◆ Given information ◆
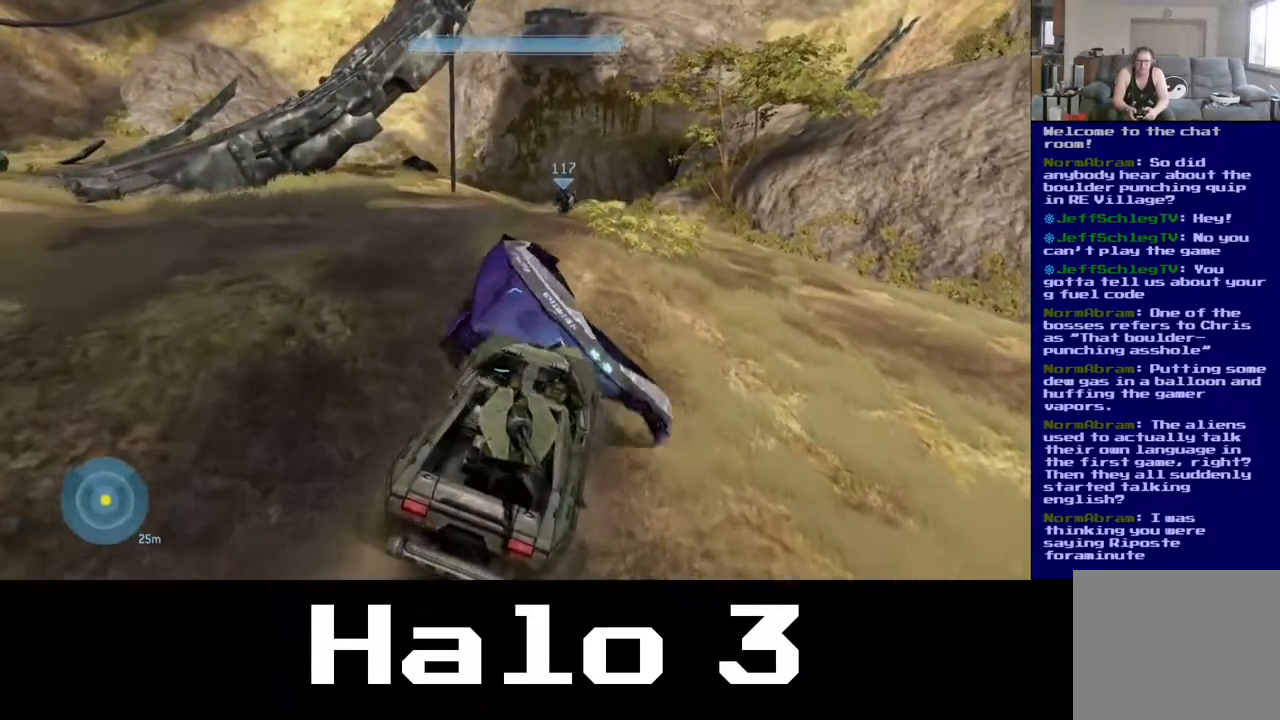
{"dt_ms": 500, "buttons": [], "left_stick": "up", "right_stick": "center", "events": []}
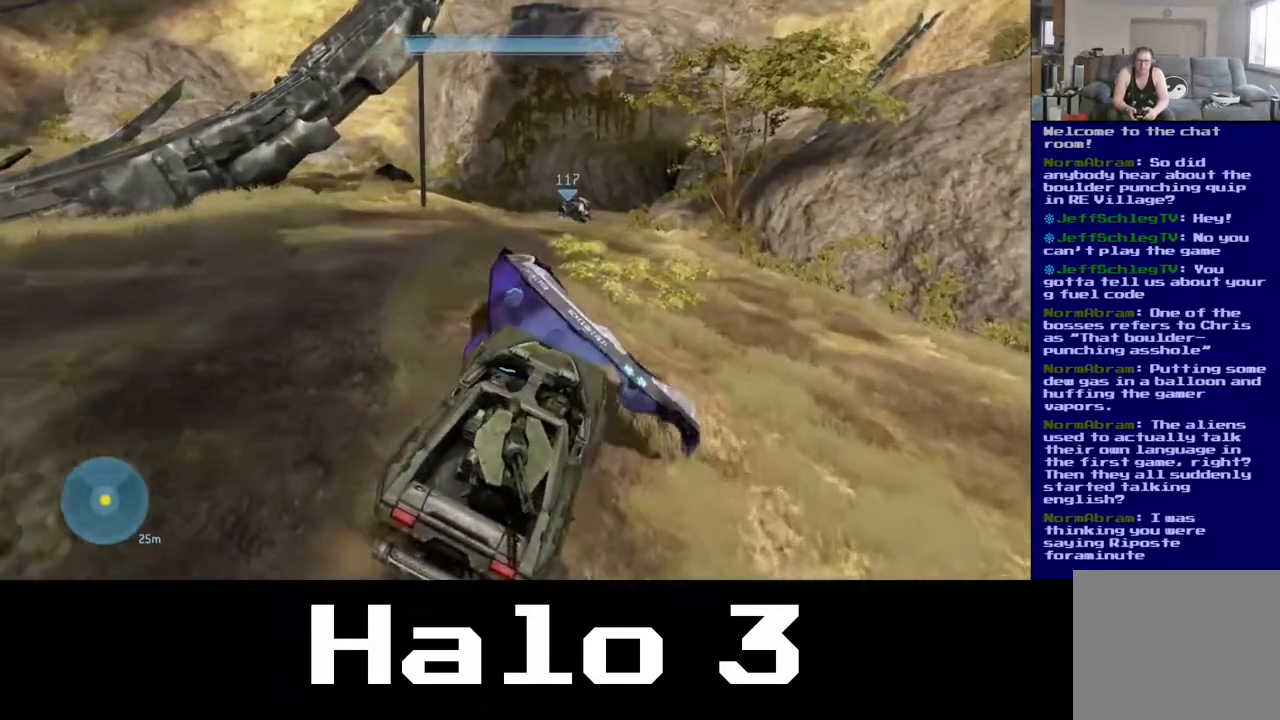
{"dt_ms": 500, "buttons": [], "left_stick": "up", "right_stick": "up-left", "events": [[317, "right_stick", "up"], [367, "right_stick", "up-left"]]}
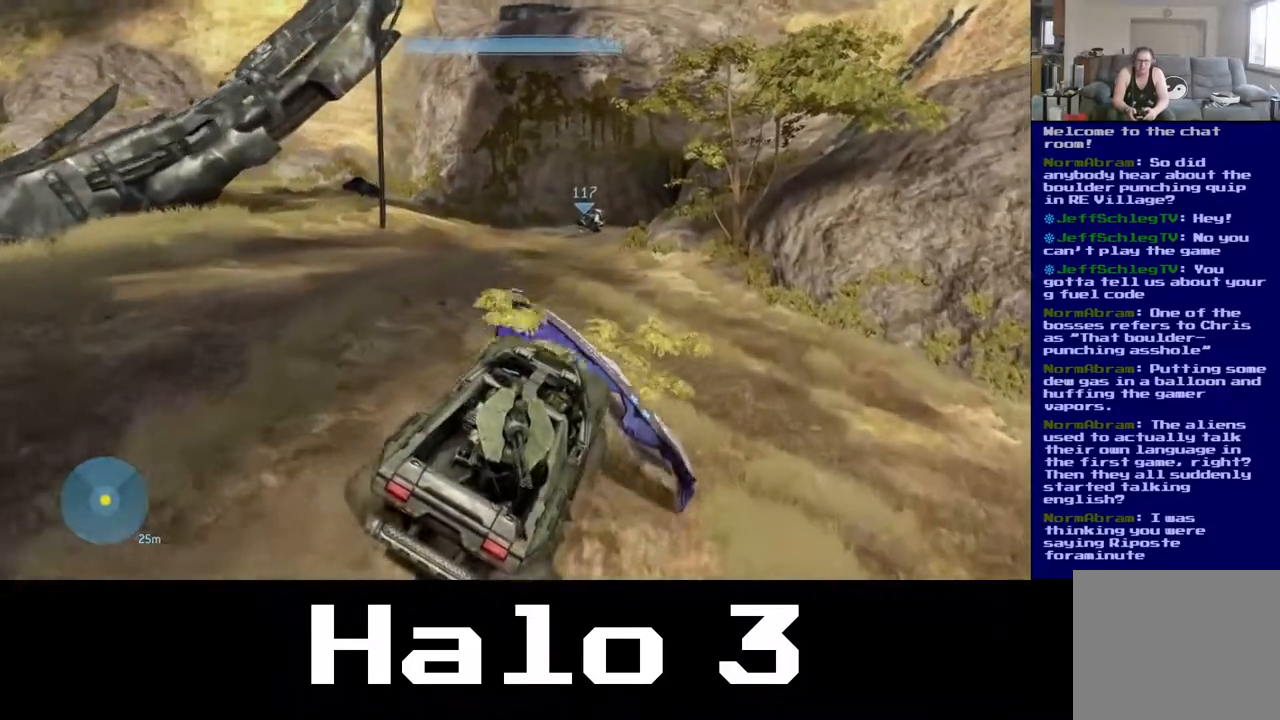
{"dt_ms": 500, "buttons": [], "left_stick": "up", "right_stick": "up-left", "events": [[33, "right_stick", "center"], [400, "right_stick", "up-left"]]}
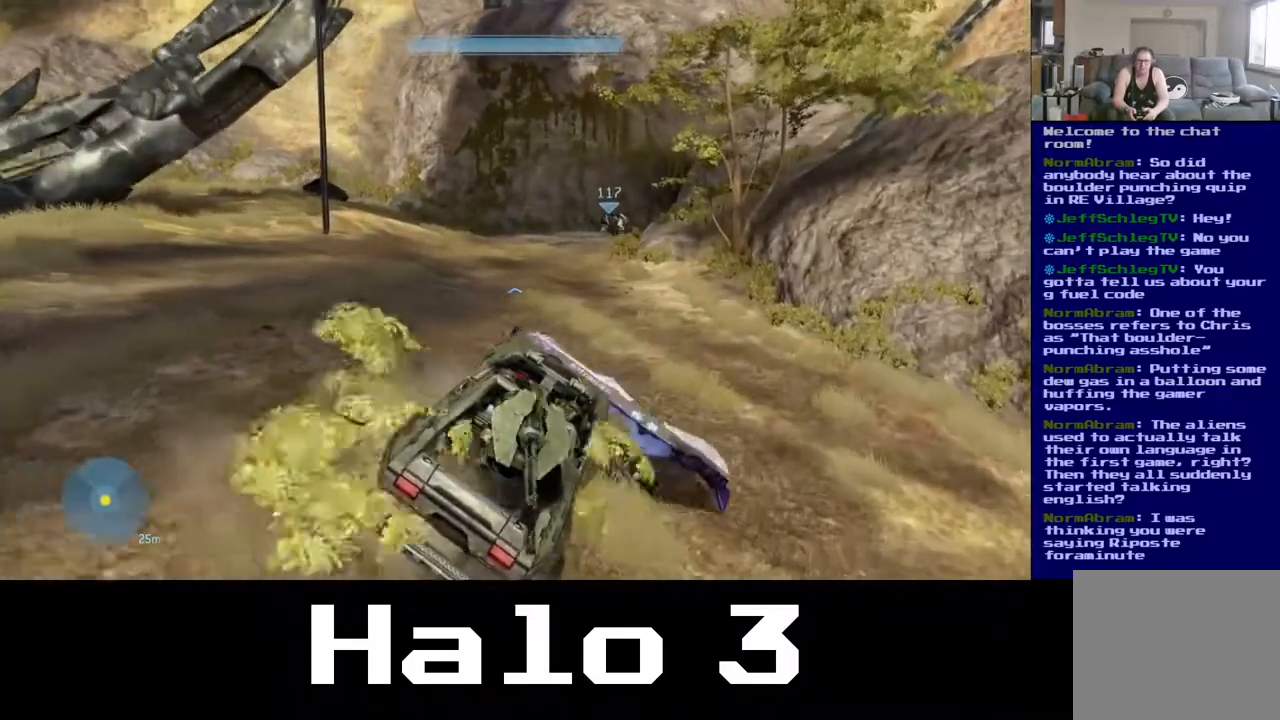
{"dt_ms": 500, "buttons": [], "left_stick": "up", "right_stick": "up", "events": [[300, "right_stick", "up"]]}
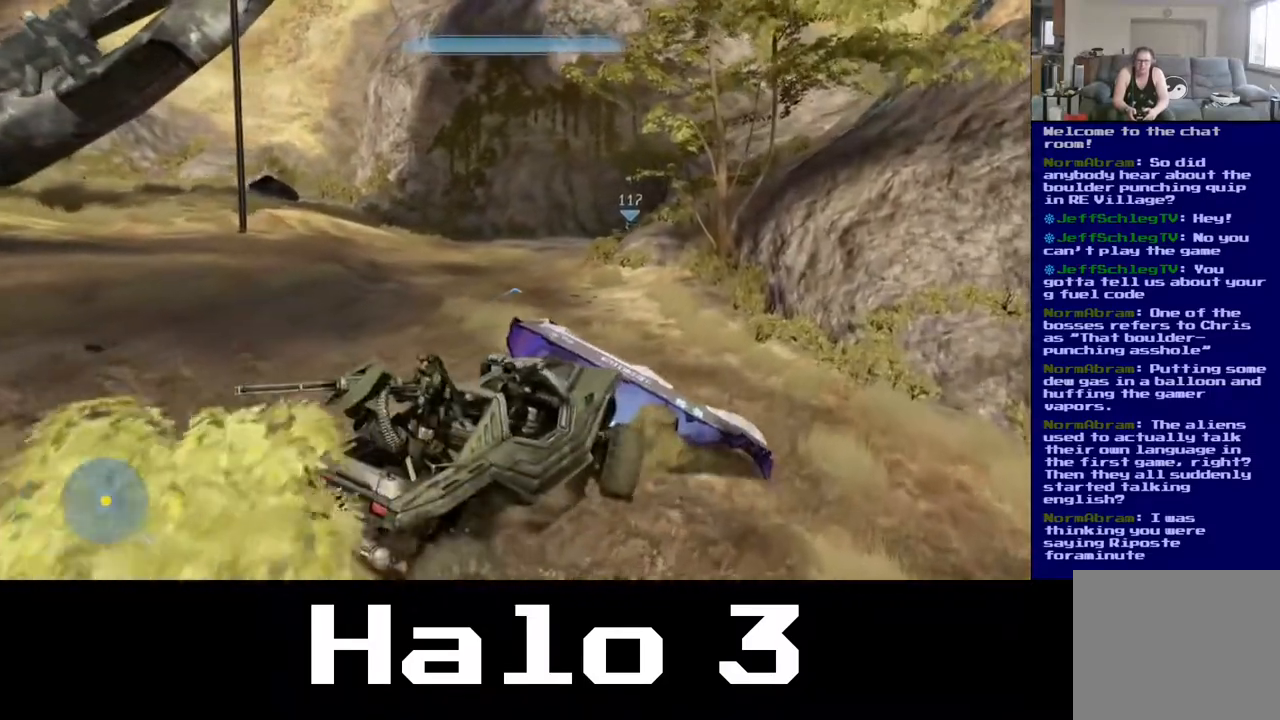
{"dt_ms": 500, "buttons": [], "left_stick": "up-left", "right_stick": "left", "events": [[117, "right_stick", "up-left"], [317, "left_stick", "up-left"], [417, "right_stick", "left"]]}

◆ Work order ◆
An exact, picture-free copy of the entries is required.

◆ Exercise response ◆
{"dt_ms": 500, "buttons": [], "left_stick": "up", "right_stick": "center", "events": []}
{"dt_ms": 500, "buttons": [], "left_stick": "up", "right_stick": "up-left", "events": [[317, "right_stick", "up"], [367, "right_stick", "up-left"]]}
{"dt_ms": 500, "buttons": [], "left_stick": "up", "right_stick": "up-left", "events": [[33, "right_stick", "center"], [400, "right_stick", "up-left"]]}
{"dt_ms": 500, "buttons": [], "left_stick": "up", "right_stick": "up", "events": [[300, "right_stick", "up"]]}
{"dt_ms": 500, "buttons": [], "left_stick": "up-left", "right_stick": "left", "events": [[117, "right_stick", "up-left"], [317, "left_stick", "up-left"], [417, "right_stick", "left"]]}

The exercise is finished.